Desde que las redes sociales han llegado a nuestra vida, la forma de relacionarnos con nuestros amigos y desconocidos ha cambiado radicalmente. Basta con abrir alguna de ellas y consultar algún tipo de información para conocer la diversidad de opiniones que hay en torno a un único tema.

Hace escasos días la prensa se hacía eco de que Andrea Janeiro había alcanzado la mayoría de edad. La hija de Belén Esteban se había hecho mayor y se permitía conocer cómo era físicamente puesto que había dejado de ser menor de edad.

Esa misma noche Andrea Janeiro se convertía en Trending Topic en Twitter y la mayoría de los comentarios eran bromas, burlas y memes sobre su aspecto físico.
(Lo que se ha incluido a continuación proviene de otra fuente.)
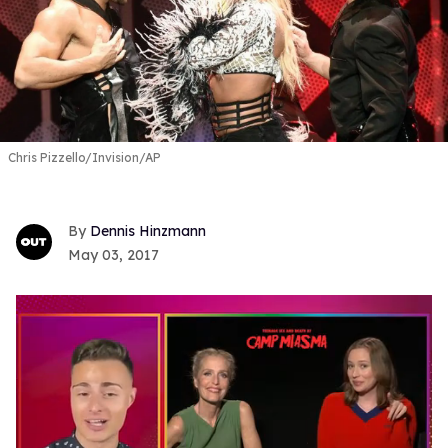
Chris Pizzello/Invision/AP
Dennis Hinzmann
May 03, 2017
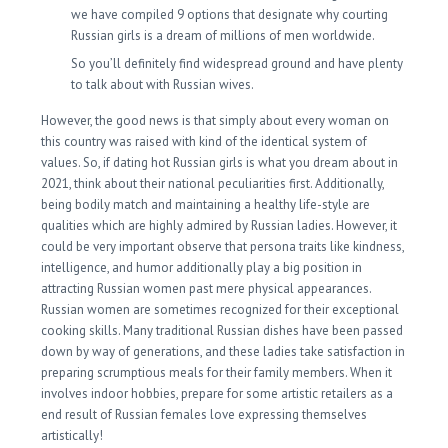
we have compiled 9 options that designate why courting
Russian girls is a dream of millions of men worldwide.
So you’ll definitely find widespread ground and have plenty
to talk about with Russian wives.
However, the good news is that simply about every woman on
this country was raised with kind of the identical system of
values. So, if dating hot Russian girls is what you dream about in
2021, think about their national peculiarities first. Additionally,
being bodily match and maintaining a healthy life-style are
qualities which are highly admired by Russian ladies. However, it
could be very important observe that persona traits like kindness,
intelligence, and humor additionally play a big position in
attracting Russian women past mere physical appearances.
Russian women are sometimes recognized for their exceptional
cooking skills. Many traditional Russian dishes have been passed
down by way of generations, and these ladies take satisfaction in
preparing scrumptious meals for their family members. When it
involves indoor hobbies, prepare for some artistic retailers as a
end result of Russian females love expressing themselves
artistically!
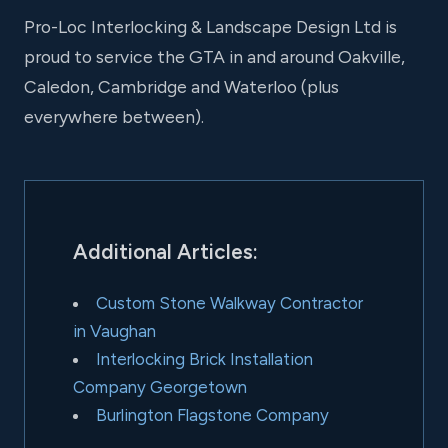
Pro-Loc Interlocking & Landscape Design Ltd is
proud to service the GTA in and around Oakville,
Caledon, Cambridge and Waterloo (plus
everywhere between).
Additional Articles:
Custom Stone Walkway Contractor
in Vaughan
Interlocking Brick Installation
Company Georgetown
Burlington Flagstone Company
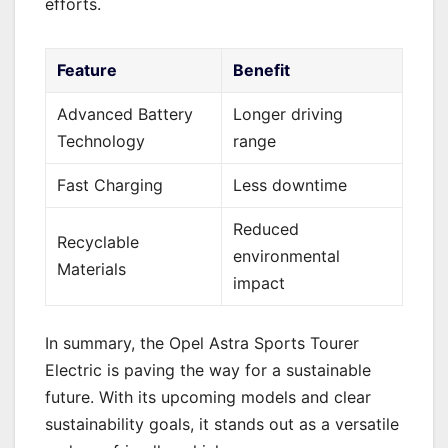
efforts.
Feature
Benefit
Advanced Battery
Longer driving
Technology
range
Fast Charging
Less downtime
Reduced
Recyclable
environmental
Materials
impact
In summary, the Opel Astra Sports Tourer
Electric is paving the way for a sustainable
future. With its upcoming models and clear
sustainability goals, it stands out as a versatile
La policía tuvo que intervenir mediante un irónico mensaje donde ironizaba sobre estos usuarios.

Según Belén Esteban, todos estos insultos vertidos a través del ordenador, están en manos de las autoridades y se está intentando localizar a sus autores. Quienes han publicado este tipo de comentarios ofensivos podrían ser denunciados por la comisión de un delito de injurias, vía penal, donde las penas a las que se enfrentarían los autores oscilaría entre los seis y catorce meses de pena de multa en caso de que la injuria se realizase con publicidad. En los demás casos de tres a siete meses.
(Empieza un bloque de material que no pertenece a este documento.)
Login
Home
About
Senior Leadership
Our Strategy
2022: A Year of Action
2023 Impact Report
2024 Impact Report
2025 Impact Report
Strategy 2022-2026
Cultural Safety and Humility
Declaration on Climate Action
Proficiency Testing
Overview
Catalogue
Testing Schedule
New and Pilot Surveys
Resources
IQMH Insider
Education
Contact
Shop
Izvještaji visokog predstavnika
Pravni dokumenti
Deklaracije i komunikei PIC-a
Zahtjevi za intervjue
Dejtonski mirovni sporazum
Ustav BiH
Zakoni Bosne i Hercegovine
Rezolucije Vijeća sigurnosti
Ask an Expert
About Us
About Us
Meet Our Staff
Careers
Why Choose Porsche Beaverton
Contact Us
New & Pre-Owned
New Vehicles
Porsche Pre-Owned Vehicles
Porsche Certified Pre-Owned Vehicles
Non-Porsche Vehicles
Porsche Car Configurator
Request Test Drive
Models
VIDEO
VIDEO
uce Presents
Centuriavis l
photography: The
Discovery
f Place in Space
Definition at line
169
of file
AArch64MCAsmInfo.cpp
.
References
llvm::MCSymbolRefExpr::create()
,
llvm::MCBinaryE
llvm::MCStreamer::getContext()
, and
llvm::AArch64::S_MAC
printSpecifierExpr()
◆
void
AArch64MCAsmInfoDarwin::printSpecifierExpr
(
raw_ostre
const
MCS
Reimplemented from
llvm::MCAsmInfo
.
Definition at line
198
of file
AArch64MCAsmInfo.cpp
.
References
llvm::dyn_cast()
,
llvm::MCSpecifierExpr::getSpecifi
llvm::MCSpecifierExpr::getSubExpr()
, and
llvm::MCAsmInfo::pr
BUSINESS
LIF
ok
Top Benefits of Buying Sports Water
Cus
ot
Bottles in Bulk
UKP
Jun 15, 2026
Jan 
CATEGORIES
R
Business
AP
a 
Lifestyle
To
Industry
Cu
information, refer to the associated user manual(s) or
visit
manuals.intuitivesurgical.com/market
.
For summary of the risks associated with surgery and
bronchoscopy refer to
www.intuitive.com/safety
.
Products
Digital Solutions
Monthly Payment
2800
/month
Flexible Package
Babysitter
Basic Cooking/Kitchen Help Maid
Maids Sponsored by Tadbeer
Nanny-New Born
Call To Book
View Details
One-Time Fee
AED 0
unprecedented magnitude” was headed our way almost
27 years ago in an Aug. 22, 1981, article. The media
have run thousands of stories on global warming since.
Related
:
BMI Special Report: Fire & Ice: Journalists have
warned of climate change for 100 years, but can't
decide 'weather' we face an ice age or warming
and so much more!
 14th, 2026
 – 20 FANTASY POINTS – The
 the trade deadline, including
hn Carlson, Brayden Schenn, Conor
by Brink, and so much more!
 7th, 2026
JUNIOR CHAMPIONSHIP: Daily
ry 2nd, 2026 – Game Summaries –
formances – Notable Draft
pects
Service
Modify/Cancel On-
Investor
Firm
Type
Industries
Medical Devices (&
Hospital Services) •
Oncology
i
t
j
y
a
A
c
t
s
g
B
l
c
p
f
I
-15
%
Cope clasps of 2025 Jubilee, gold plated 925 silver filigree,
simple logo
Además, suele sumarse una reclamación por daño moral y en función de lo que el Juez considere, oscilaría entre los 1.000 y los 30.000 euros. Además, también existe la posibilidad de iniciar un proceso de vulneración del derecho al honor, una demanda por vía civil con intervención del Ministerio Fiscal que se concentraría en determinar si los comentarios vulneraron el honor de la hija de Belén y determinar la cuantía a indemnizar. Además, se solicitará que se retiren dichos comentarios de la red social.

En casos extremos, se podría considerar un delito contra la integridad moral, por lo que se podría alcanzar una pena de seis meses a dos años de cárcel.
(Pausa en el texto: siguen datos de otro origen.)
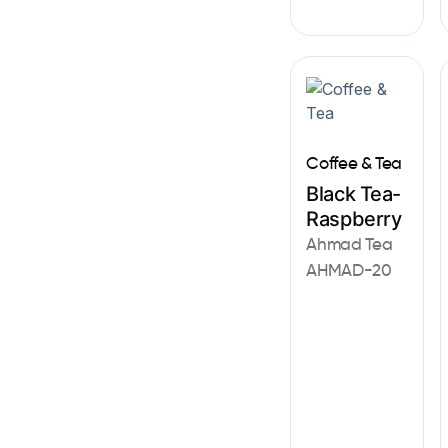
Coffee & Tea
Black Tea-
Raspberry
Ahmad Tea
AHMAD-20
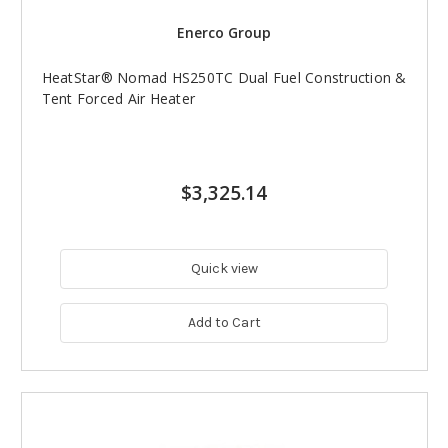
Enerco Group
HeatStar® Nomad HS250TC Dual Fuel Construction &
Tent Forced Air Heater
$3,325.14
Quick view
Add to Cart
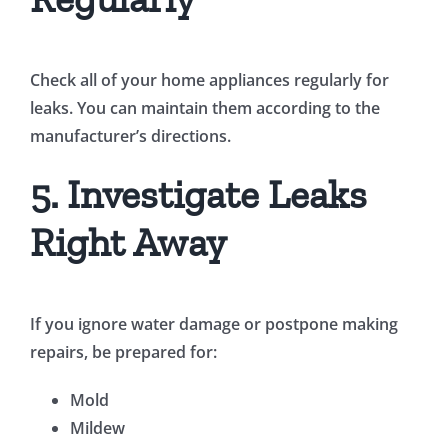
Check all of your home appliances regularly for
leaks. You can maintain them according to the
manufacturer’s directions.
5. Investigate Leaks
Right Away
If you ignore water damage or postpone making
repairs, be prepared for:
Mold
Mildew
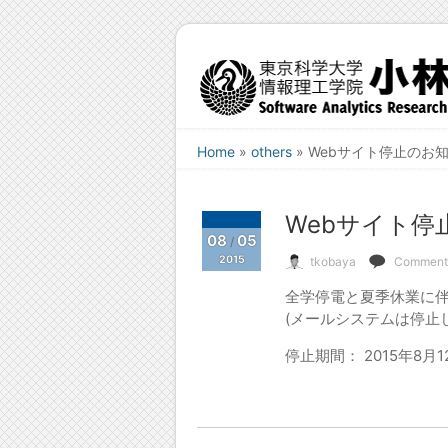
Home
»
others
»
Webサイト停止のお知らせ
Webサイト停止の
08
05
/
2015
tkobaya
Comments
全学停電と夏季休業に伴
(メールシステムは停止
停止期間： 2015年8月12日 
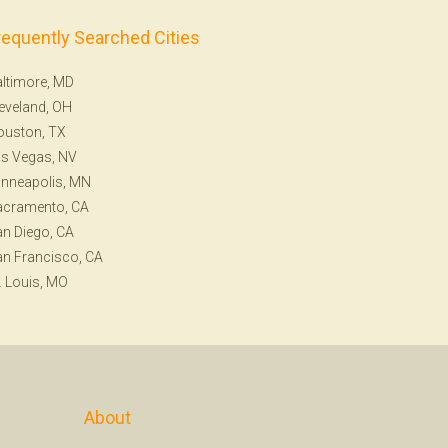
requently Searched Cities
ltimore, MD
eveland, OH
ouston, TX
s Vegas, NV
nneapolis, MN
acramento, CA
n Diego, CA
n Francisco, CA
. Louis, MO
About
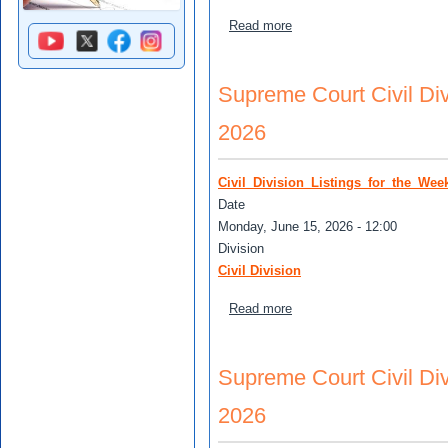
about (Unassigned Matters)
Read more
Supreme Court Civil Divi
2026
Civil_Division_Listings_for_the_We
Date
Monday, June 15, 2026 - 12:00
Division
Civil Division
about Supreme Court Civil 
Read more
Supreme Court Civil Divi
2026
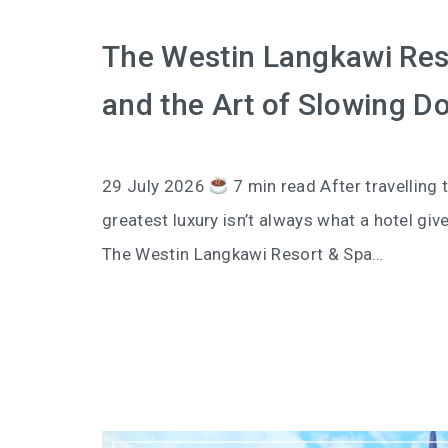
The Westin Langkawi Reso
and the Art of Slowing D
29 July 2026
7 min read After travelling t
greatest luxury isn’t always what a hotel giv
The Westin Langkawi Resort & Spa…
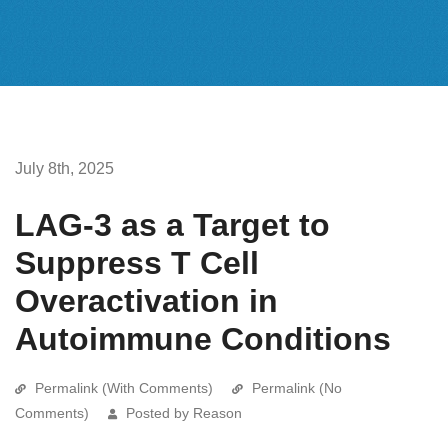
July 8th, 2025
LAG-3 as a Target to
Suppress T Cell
Overactivation in
Autoimmune Conditions
Permalink (With Comments)
Permalink (No
Comments)
Posted by Reason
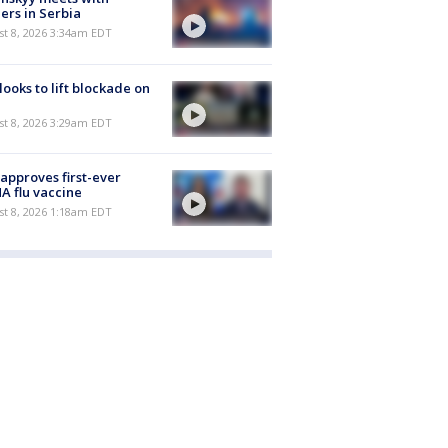
ers in Serbia
t 8, 2026 3:34am EDT
 looks to lift blockade on
t 8, 2026 3:29am EDT
approves first-ever
 flu vaccine
t 8, 2026 1:18am EDT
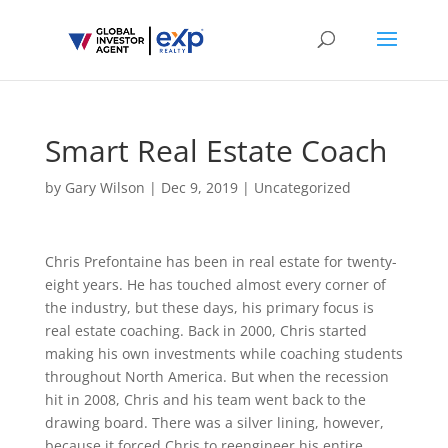
Smart Real Estate Coach
by
Gary Wilson
|
Dec 9, 2019
|
Uncategorized
Chris Prefontaine has been in real estate for twenty-
eight years. He has touched almost every corner of
the industry, but these days, his primary focus is
real estate coaching. Back in 2000, Chris started
making his own investments while coaching students
throughout North America. But when the recession
hit in 2008, Chris and his team went back to the
drawing board. There was a silver lining, however,
because it forced Chris to reengineer his entire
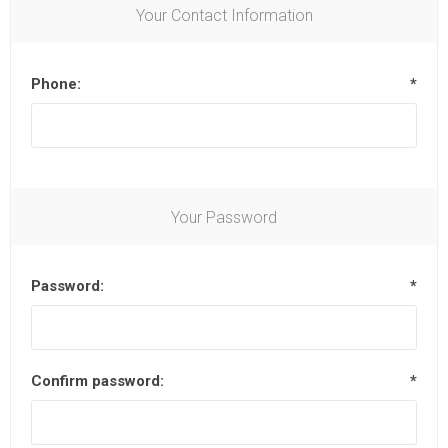
Your Contact Information
Phone:
*
Your Password
Password:
*
Confirm password:
*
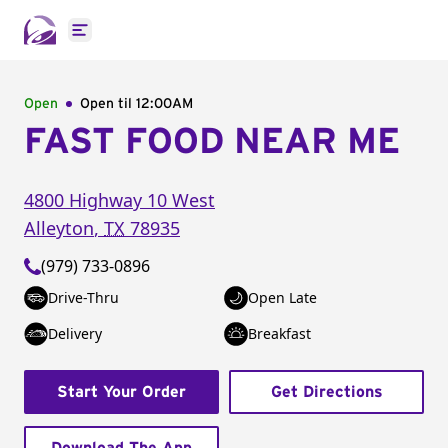
Open main menu
Open
Open til
12:00AM
FAST FOOD NEAR ME
4800 Highway 10 West
Alleyton
,
TX
78935
(979) 733-0896
Drive-Thru
Open Late
Delivery
Breakfast
Start Your Order
Get Directions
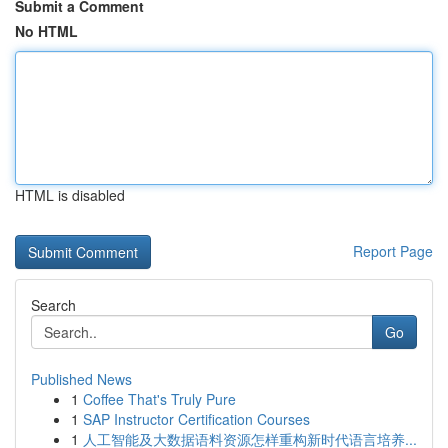
Submit a Comment
No HTML
HTML is disabled
Report Page
Search
Go
Published News
1
Coffee That's Truly Pure
1
SAP Instructor Certification Courses
1
人工智能及大数据语料资源怎样重构新时代语言培养...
Andrea Janeiro no es la única famosa que ha sido objeto de este tipo de comentarios. Hace escasos meses, la presentadora Carlota Corredera también era víctima de este tipo de comentarios relacionados con su aspecto físico. La libertad de expresión queda limitada cuando se pierde el respeto. No obstante, son necesarias medidas legales mucho más duras para este tipo de comentarios. No todo vale.